We are all unique and irreplaceable human beings, sometimes our uniqueness makes us feel proud, sometimes shy or ashamed. Nonetheless, we all share the fact that we are human beings and this makes us feel closer to each other.

Issues addressed

• The differences between people and the things they hold in common.


• Get to know each other in the group.

• To show that we are all different.

• To show that we are also equal to the others.

Time:30 minutes

Group size: 10-12


The same number of chairs as the number of the participants.


1. Form a circle in which everybody sits on a chair.

2. Ask each person to think of some personal fact or characteristic that they believe is unique to them and not shared with anybody else in the group.

3. Choose one person to start. They call out what their unique feature is, for example "I have visited Turkey three times".

4. If nobody shares this characteristic the next person calls out their unique characteristic.

5. If somebody else shares that characteristic they must jump up, shout "Me too" and sit on the callers lap. If several people share the same characteristic they sit on each other's laps on top of the caller. Then everybody goes back to sit in their original places and the "caller" must again try to come with a characteristic which is unique to them. When they manage it, it's the turn of the next person round the circle to be the caller.

6. The first round ends when everybody has called out something which differentiates them from the others.

7. Now start the second round. Explain that this round involves searching for the characteristics that are shared by everybody else in the group.

8. Take away one chair and tell the caller to stand in the middle of the circle. They must think of something which they share with the rest of the group. Ask them to call out what it is, for example: "I like music".

9. All those who share it, have to stand up and move to another chair while they shout out: "Me too". The person who stood in the middle also tries to find a chair, so someone else will be left in the middle to be the next caller.

Debriefing and evaluation

Talk about the game and how the players felt and then ask:

• What was easier: finding things which differentiate us from the others, or things we share?

• In real life when do we like or appreciate feeling unique and different and when do we like to feel similar to others?

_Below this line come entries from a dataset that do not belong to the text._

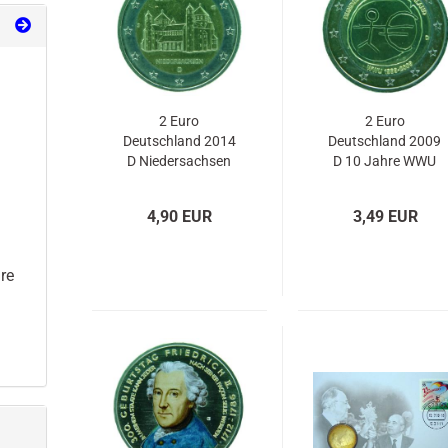
2 Euro
2 Euro
Deutschland 2014
Deutschland 2009
D Niedersachsen
D 10 Jahre WWU
Michaeliskirche
Hildesheim
4,90 EUR
3,49 EUR
re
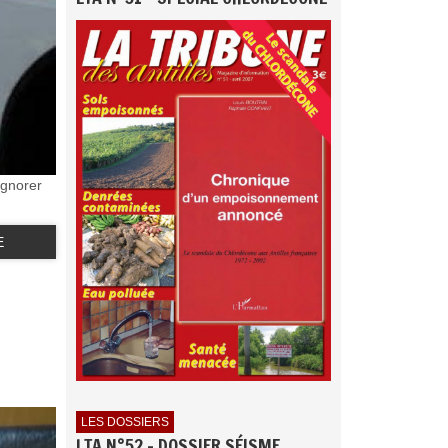
ignorer
E
LES DOSSIERS
LTA N°52 - DOSSIER SÉISME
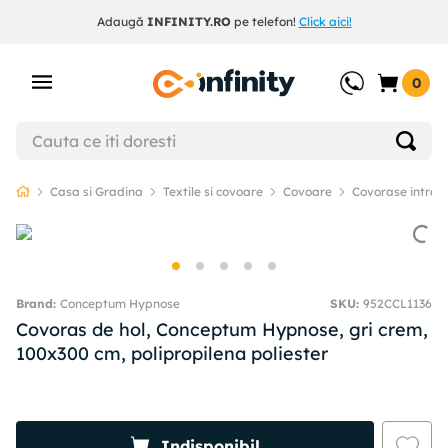
Adaugă
INFINITY.RO
pe telefon!
Click aici!
0
Casa si Gradina
Textile si covoare
Covoare
Covorase intrar
Conceptum Hypnose
SKU
:
952CCL1136
Covoras de hol, Conceptum Hypnose, gri crem,
100x300 cm, polipropilena poliester
Indisponibil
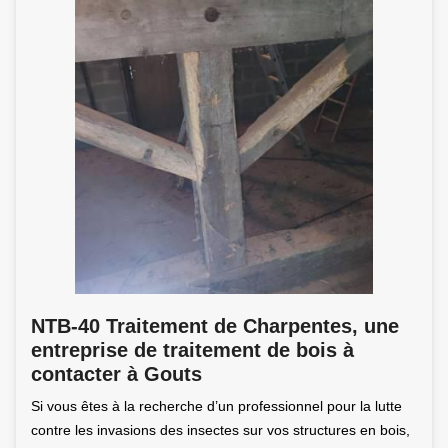
NTB-40 Traitement de Charpentes, une
entreprise de traitement de bois à
contacter à Gouts
Si vous êtes à la recherche d’un professionnel pour la lutte
contre les invasions des insectes sur vos structures en bois,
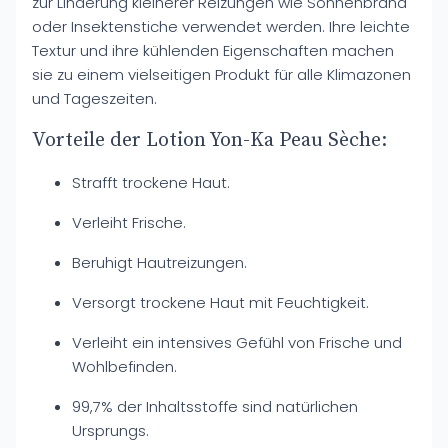
zur Linderung kleinerer Reizungen wie Sonnenbrand
oder Insektenstiche verwendet werden. Ihre leichte
Textur und ihre kühlenden Eigenschaften machen
sie zu einem vielseitigen Produkt für alle Klimazonen
und Tageszeiten.
Vorteile der Lotion Yon-Ka Peau Sèche:
Strafft trockene Haut.
Verleiht Frische.
Beruhigt Hautreizungen.
Versorgt trockene Haut mit Feuchtigkeit.
Verleiht ein intensives Gefühl von Frische und
Wohlbefinden.
99,7% der Inhaltsstoffe sind natürlichen
Ursprungs.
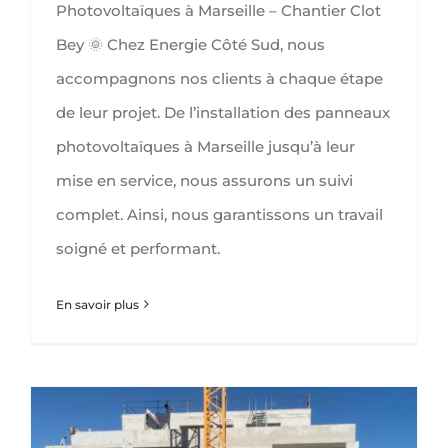
Photovoltaïques à Marseille – Chantier Clot
Bey 🌞 Chez Energie Côté Sud, nous
accompagnons nos clients à chaque étape
de leur projet. De l’installation des panneaux
photovoltaïques à Marseille jusqu’à leur
mise en service, nous assurons un suivi
complet. Ainsi, nous garantissons un travail
soigné et performant.
En savoir plus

• Think about the characteristics you chose; the things which separated you in this group, might you have them in common with other people in other groups?

• The things, which were common to everyone in this group, would they be common to everyone in the world?

• In the event that too many physical characteristics are mentioned you can ask:

• What does it mean, the fact that we all have eyes, heart or a stomach?

Tips for the facilitator

This activity must be played fast. You may want to make a rule that participants have only 10 seconds to think. To keep the game going it is important that the number of participants does not exceed 10 or 12. If you are working with larger numbers you may have to create two or three sub groups.

During the second round it is likely that simple statements such as "I have arms or legs" will be suggested several times. You may then choose to ask the players to think of other characteristics or you may prefer to leave it and talk about it in the evaluation.

The activity may also be run without chairs, with people sitting on the floor but it is less comfortable.

It is recommended that you join the group just like another participant.

Suggestions for follow up

Who and what we are is shaped by our experience of life. Different experiences shape people in different ways but we also find that common experiences affect or influence people differently. You can explore how events have shaped the members of your group using 'My story'.

It can seem that we are facing an information-overload on the Internet and judging what is fact and what is comment is just as hard as with the other media. If you are interested in raising awareness about the implications of the Internet and access to information world-wide, then you may like to do the activity, 'The impact of the Internet' in Compass.

A significant factor that shapes people's lives is the amount of wealth they have. If you wish to look at the injustices that result from the unequal distribution of wealth and power, then look at 'The scramble for wealth and power' in Compass.